When Mark and I were at CES we got the inside scoop on Intel Insider, the new hardware DRM solution. They say it's not DRM, but really, there's no other way to describe it and they haven't really offered one up. Basically, if you have a Second Generation Intel Core processor, it's got something built in that Intel can track so streaming 1080p video is more secure and with a better viewing experience. Intel Insider is a hardware-based protection technology that was designed to enhance security features in 2nd generation Intel Core processors.
Cinema Now & Ultraviolet Bring 1080p Films To Your Home
Well that has now come to fruition as both Cinema Now, from Best Buy, and the WBShop have begun 1080p HD streaming to customers who have got Intel Insider. Best Buy stated that they now have full HD versions of 20th Century Fox and Warner Bros. films ready to stream through their online service.
Previously, much of the 1080p HD content had not been available on the PC due in part to content owner concerns about security. With Intel Insider it seems that Warner Bros. and 20th Century Fox have had their fears addressed.
Ultraviolet has also launched finally, again, with limited content now. However, the digital rights locker requires you to purchase content elsewhere and it merely gives you access to it in streaming form. Also, you have to buy a physical disc apparently and can only stream content to 12 devices even though you can have multiple people on the account.

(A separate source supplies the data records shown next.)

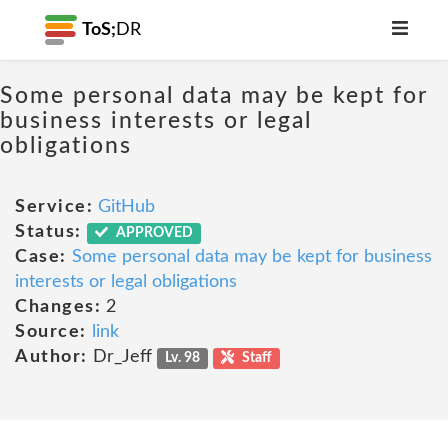
ToS;
DR
Some personal data may be kept for
business interests or legal
obligations
Service:
GitHub
Status:
APPROVED
Case:
Some personal data may be kept for business
interests or legal obligations
Changes:
2
Source:
link
Author:
Dr_Jeff
Lv. 98
Staff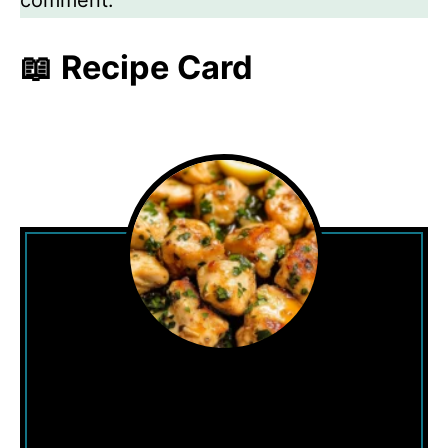
comment.
📖 Recipe Card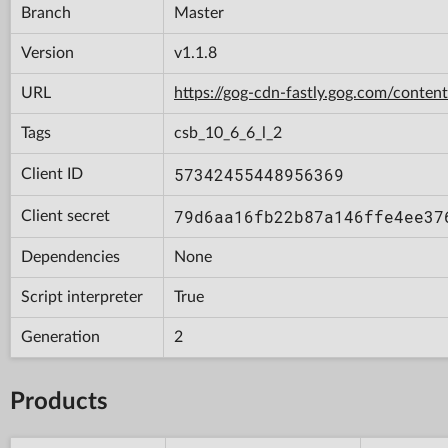
Branch
Master
Version
v1.1.8
URL
https://gog-cdn-fastly.gog.com/con
Tags
csb_10_6_6_l_2
57342455448956369
Client ID
79d6aa16fb22b87a146ffe4ee37
Client secret
Dependencies
None
Script interpreter
True
Generation
2
Products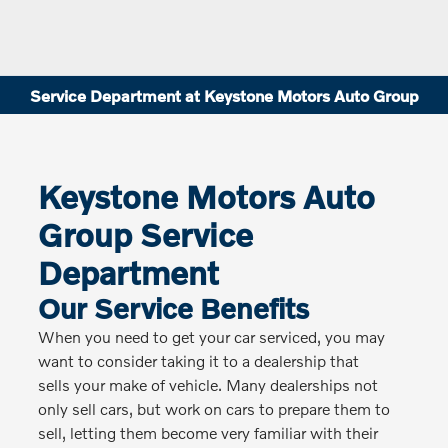
Service Department at Keystone Motors Auto Group
Keystone Motors Auto
Group Service
Department
Our Service Benefits
When you need to get your car serviced, you may
want to consider taking it to a dealership that
sells your make of vehicle. Many dealerships not
only sell cars, but work on cars to prepare them to
sell, letting them become very familiar with their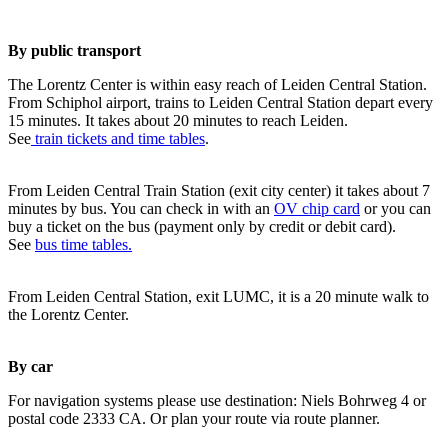
By public transport
The Lorentz Center is within easy reach of Leiden Central Station.
From Schiphol airport, trains to Leiden Central Station depart every
15 minutes. It takes about 20 minutes to reach Leiden.
See
train tickets and time tables
.
From Leiden Central Train Station (exit city center) it takes about 7
minutes by bus. You can check in with an
OV chip card
or you can
buy a ticket on the bus (payment only by credit or debit card).
See
bus time tables.
From Leiden Central Station, exit LUMC, it is a 20 minute walk to
the Lorentz Center.
By car
For navigation systems please use destination: Niels Bohrweg 4 or
postal code 2333 CA. Or plan your route via route planner.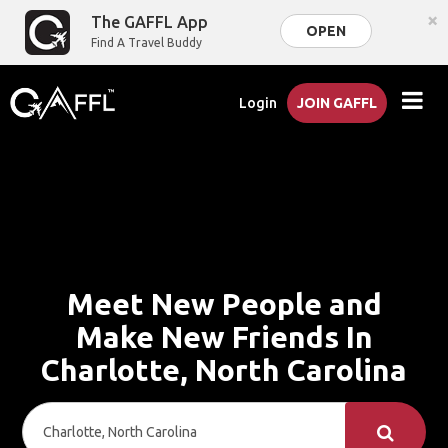
×
The GAFFL App
OPEN
Find A Travel Buddy
Login
JOIN GAFFL
Meet New People and
Make New Friends In
Charlotte, North Carolina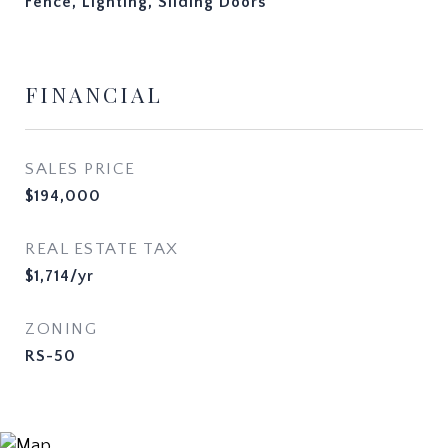
Fence, Lighting, Sliding Doors
FINANCIAL
SALES PRICE
$194,000
REAL ESTATE TAX
$1,714/yr
ZONING
RS-50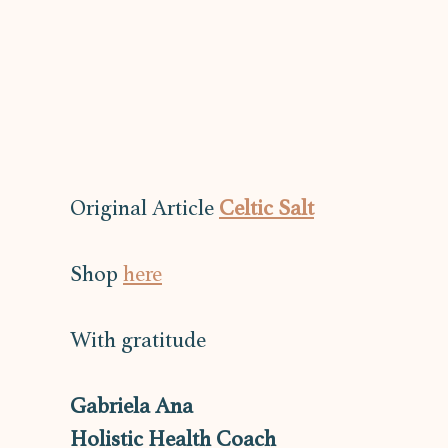
Original Article 
Celtic Salt
Shop 
here
With gratitude
Gabriela Ana
Holistic Health Coach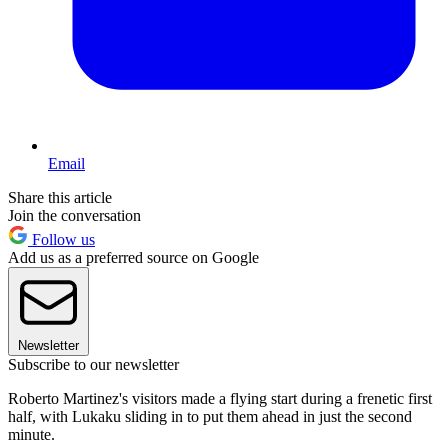
Email
Share this article
Join the conversation
Follow us
Add us as a preferred source on Google
Newsletter
Subscribe to our newsletter
Roberto Martinez's visitors made a flying start during a frenetic first
half, with Lukaku sliding in to put them ahead in just the second
minute.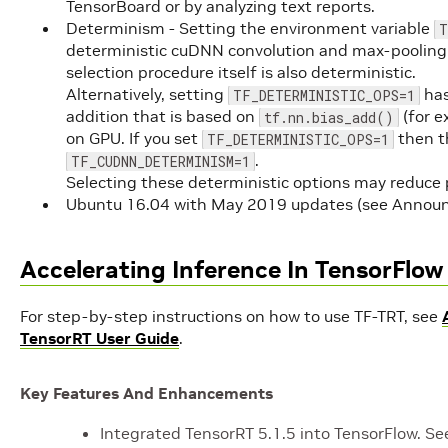
TensorBoard or by analyzing text reports.
Determinism - Setting the environment variable
T
deterministic cuDNN convolution and max-pooling 
selection procedure itself is also deterministic.
Alternatively, setting
has
TF_DETERMINISTIC_OPS=1
addition that is based on
(for e
tf.nn.bias_add()
on GPU. If you set
then th
TF_DETERMINISTIC_OPS=1
.
TF_CUDNN_DETERMINISM=1
Selecting these deterministic options may reduce
Ubuntu 16.04 with May 2019 updates (see Annou
Accelerating Inference In TensorFlo
For step-by-step instructions on how to use TF-TRT, see
TensorRT User Guide
.
Key Features And Enhancements
Integrated TensorRT 5.1.5 into TensorFlow. S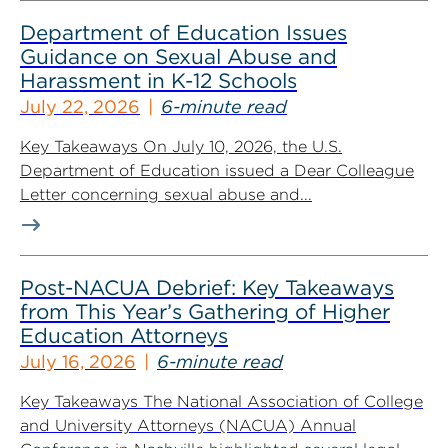
Department of Education Issues
Guidance on Sexual Abuse and
Harassment in K-12 Schools
July 22, 2026
6-minute read
Key Takeaways On July 10, 2026, the U.S.
Department of Education issued a Dear Colleague
Letter concerning sexual abuse and...
Post-NACUA Debrief: Key Takeaways
from This Year’s Gathering of Higher
Education Attorneys
July 16, 2026
6-minute read
Key Takeaways The National Association of College
and University Attorneys (NACUA) Annual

There are only a few confirmed UV titles including Horrible Bosses, Green Lantern and the TV seres One Tree Hill. There are 70 companies involved in it (Disney is yet absent).

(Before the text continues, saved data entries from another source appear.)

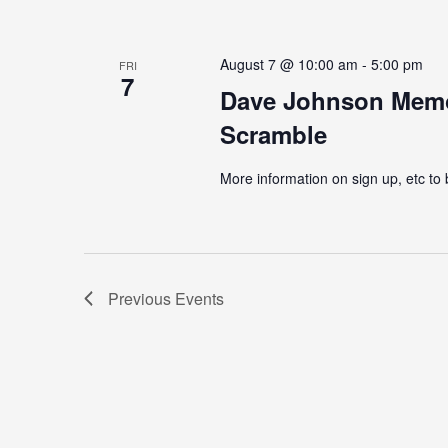
August 7 @ 10:00 am
-
5:00 pm
FRI
7
Dave Johnson Memor
Scramble
More information on sign up, etc to
Previous
Events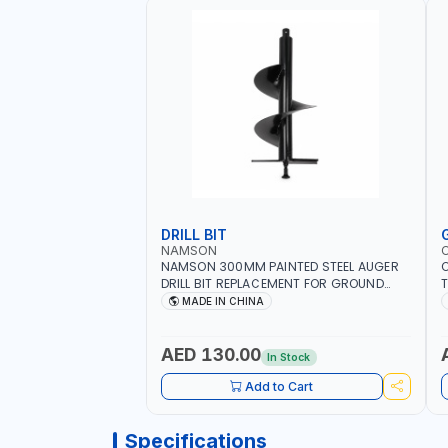
DRILL BIT
NAMSON
NAMSON 300MM PAINTED STEEL AUGER
DRILL BIT REPLACEMENT FOR GROUND
T
DRILLS SPARE PETROL POWER DRILL BIT
O
MADE IN CHINA
300 | SUITABLE FOR VARIOUS GROUND
G
TYPES | AGRICULTURE, FORESTRY AND
Q
LANDSCAPING
I
AED 130.00
In Stock
Add to Cart
Specifications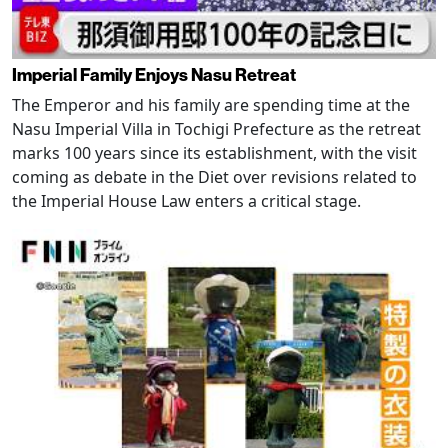
Imperial Family Enjoys Nasu Retreat
The Emperor and his family are spending time at the
Nasu Imperial Villa in Tochigi Prefecture as the retreat
marks 100 years since its establishment, with the visit
coming as debate in the Diet over revisions related to
the Imperial House Law enters a critical stage.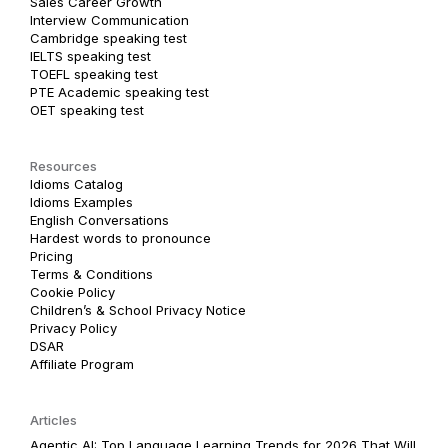
Sales Career Growth
Interview Communication
Cambridge speaking test
IELTS speaking test
TOEFL speaking test
PTE Academic speaking test
OET speaking test
Resources
Idioms Catalog
Idioms Examples
English Conversations
Hardest words to pronounce
Pricing
Terms & Conditions
Cookie Policy
Children’s & School Privacy Notice
Privacy Policy
DSAR
Affiliate Program
Articles
Agentic AI: Top Language Learning Trends for 2026 That Will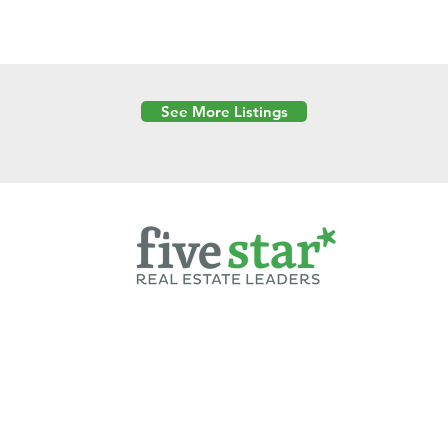
See More Listings
Powered by
6 Created by Moran Properties.
cy Policy
|
Copyright
|
Cookies Policy
|
Terms of Use
|
Accessibility Sta
ent on this website—including text, images, graphics, and design—is pro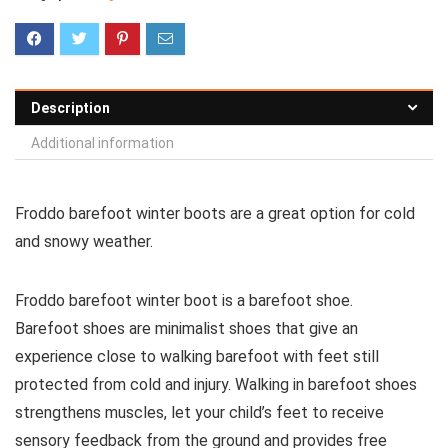
Description
Additional information
Froddo barefoot winter boots are a great option for cold
and snowy weather.
Froddo barefoot winter boot is a barefoot shoe.
Barefoot shoes are
minimalist shoes that give an
experience close to walking barefoot with feet still
protected from cold and injury. Walking in barefoot shoes
strengthens muscles, let your child’s feet to receive
sensory feedback from the ground and provides free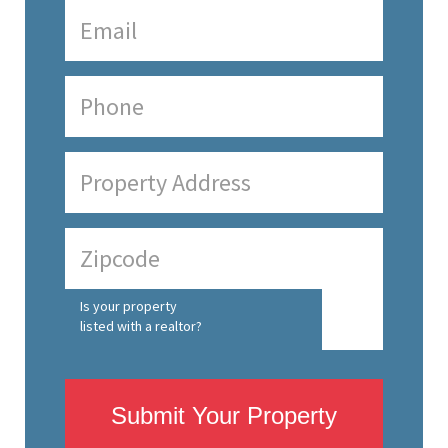
Is your property
listed with a realtor?
Submit Your Property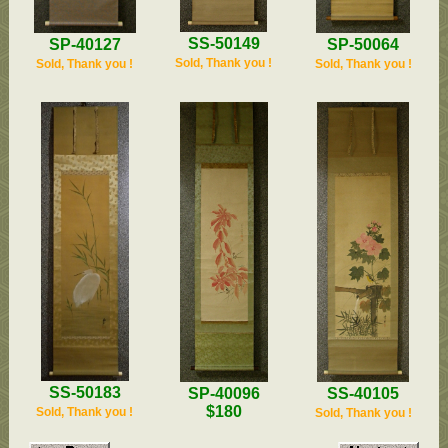
SS-50149
SP-50064
SP-40127
Sold, Thank you !
Sold, Thank you !
Sold, Thank you !
SS-50183
SP-40096
SS-40105
$180
Sold, Thank you !
Sold, Thank you !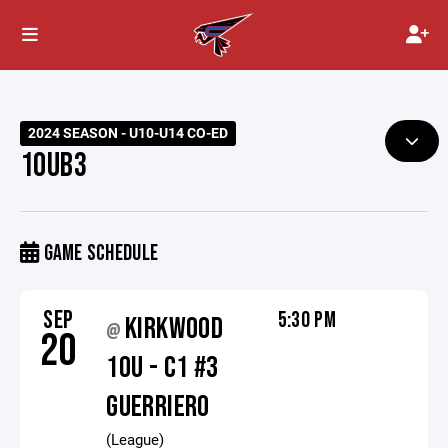
2024 SEASON - U10-U14 CO-ED
10UB3
GAME SCHEDULE
SEP
5:30 PM
KIRKWOOD
@
20
10U - C1 #3
GUERRIERO
(League)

Yet while Ultraviolet might have a bright future, its present state is still clouded in lack of information. No word on what quality video will be streamed in, no word on pricing of add-on options like being able to make a single physical copy of a digital purchase, how much digital only purchases will cost or if a download version of a film will have a surcharge. So far all they have said is that the account is free, you can play on any device, have up to 3 simultaneous streams per account and that more is coming soon.

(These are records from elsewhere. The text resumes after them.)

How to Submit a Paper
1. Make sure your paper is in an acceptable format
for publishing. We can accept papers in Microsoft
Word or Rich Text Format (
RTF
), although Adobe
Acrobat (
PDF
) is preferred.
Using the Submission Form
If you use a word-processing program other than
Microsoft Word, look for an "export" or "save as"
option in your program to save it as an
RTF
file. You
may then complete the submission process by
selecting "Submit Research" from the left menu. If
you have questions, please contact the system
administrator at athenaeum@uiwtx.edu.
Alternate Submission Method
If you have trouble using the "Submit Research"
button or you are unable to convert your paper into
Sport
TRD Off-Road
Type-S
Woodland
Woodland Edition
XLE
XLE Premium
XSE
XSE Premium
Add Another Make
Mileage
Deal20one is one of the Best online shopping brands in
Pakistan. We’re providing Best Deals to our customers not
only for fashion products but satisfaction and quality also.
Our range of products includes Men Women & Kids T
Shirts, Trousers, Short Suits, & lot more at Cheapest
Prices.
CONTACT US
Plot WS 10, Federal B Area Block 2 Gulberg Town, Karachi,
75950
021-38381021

Ultraviolet does offer some interesting possibilities, but it seems that they aren't quite sure what those possibilities are just yet. However, if you're buying a Blu-Ray copy of a film and it comes with a UV version, it would be in their best interest to make that copy as high quality as possible, especially if prices of retail discs are going to increase which the rumor mill has been churning on. The quality of their streams needs to reach 1080p HD or there's little value there since we have other options already available. I have reached out to them to get further technical details on the shadowy organization and service in hopes of shining some sunlight onto Ultraviolet.